▸ **WORK TO BE COMPLETED**
Every line in the entries that holds the word "will" counts toward the answer, which should be a single number.

####

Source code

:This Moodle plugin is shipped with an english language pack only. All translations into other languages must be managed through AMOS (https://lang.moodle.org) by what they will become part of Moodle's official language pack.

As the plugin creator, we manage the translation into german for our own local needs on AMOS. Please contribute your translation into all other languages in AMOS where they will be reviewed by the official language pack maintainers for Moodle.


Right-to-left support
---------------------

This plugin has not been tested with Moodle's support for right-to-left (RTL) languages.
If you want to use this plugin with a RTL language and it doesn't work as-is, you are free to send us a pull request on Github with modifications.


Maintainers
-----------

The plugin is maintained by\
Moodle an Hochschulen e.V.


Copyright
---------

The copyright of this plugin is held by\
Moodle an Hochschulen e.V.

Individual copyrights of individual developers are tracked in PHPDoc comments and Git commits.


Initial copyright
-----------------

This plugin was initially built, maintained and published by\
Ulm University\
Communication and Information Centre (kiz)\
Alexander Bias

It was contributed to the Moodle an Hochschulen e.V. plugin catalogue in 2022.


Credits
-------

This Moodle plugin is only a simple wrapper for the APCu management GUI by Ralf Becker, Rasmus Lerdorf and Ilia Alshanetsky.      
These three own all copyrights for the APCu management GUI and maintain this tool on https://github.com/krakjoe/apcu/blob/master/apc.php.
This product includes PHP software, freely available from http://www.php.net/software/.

####

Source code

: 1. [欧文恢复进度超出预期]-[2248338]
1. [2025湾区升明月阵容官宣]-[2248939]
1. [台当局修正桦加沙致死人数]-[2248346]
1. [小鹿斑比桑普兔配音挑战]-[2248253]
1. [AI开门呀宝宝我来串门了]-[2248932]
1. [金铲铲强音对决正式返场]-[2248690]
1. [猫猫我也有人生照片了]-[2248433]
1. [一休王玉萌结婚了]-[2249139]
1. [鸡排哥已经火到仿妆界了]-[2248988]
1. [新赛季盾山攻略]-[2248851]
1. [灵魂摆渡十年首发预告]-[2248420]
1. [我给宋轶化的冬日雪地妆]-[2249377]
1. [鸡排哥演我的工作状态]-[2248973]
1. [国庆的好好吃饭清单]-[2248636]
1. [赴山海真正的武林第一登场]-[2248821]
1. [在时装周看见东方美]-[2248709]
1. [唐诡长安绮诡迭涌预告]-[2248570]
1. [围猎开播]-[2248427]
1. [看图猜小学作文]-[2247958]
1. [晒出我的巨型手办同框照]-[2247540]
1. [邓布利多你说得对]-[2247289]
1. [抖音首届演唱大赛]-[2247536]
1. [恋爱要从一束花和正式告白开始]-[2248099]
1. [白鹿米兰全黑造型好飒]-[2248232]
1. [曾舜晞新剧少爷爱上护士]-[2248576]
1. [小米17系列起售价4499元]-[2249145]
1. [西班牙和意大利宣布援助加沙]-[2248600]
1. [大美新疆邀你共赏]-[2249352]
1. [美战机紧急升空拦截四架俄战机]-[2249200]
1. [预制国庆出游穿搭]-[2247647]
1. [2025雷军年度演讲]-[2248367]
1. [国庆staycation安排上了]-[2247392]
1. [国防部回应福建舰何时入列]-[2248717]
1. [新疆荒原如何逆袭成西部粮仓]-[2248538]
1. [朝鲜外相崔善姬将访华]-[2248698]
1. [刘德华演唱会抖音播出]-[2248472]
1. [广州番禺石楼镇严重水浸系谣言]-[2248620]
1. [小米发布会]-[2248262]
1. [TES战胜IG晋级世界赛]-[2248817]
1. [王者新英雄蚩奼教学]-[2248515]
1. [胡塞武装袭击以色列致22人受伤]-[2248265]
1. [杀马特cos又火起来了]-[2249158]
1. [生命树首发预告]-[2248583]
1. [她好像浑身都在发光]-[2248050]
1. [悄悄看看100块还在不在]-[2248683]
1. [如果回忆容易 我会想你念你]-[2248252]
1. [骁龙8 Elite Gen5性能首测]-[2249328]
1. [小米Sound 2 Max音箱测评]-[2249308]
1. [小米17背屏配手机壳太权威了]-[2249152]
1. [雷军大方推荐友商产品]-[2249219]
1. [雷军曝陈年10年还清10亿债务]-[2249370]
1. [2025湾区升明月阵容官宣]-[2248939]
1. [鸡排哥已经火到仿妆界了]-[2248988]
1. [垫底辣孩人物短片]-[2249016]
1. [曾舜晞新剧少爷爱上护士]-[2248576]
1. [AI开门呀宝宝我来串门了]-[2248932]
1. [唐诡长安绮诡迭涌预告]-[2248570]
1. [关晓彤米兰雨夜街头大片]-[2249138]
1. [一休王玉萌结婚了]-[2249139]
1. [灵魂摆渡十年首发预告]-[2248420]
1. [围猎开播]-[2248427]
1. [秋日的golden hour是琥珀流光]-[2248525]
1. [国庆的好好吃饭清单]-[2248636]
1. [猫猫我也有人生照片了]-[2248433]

####

▸ **WRITTEN REPLY**
2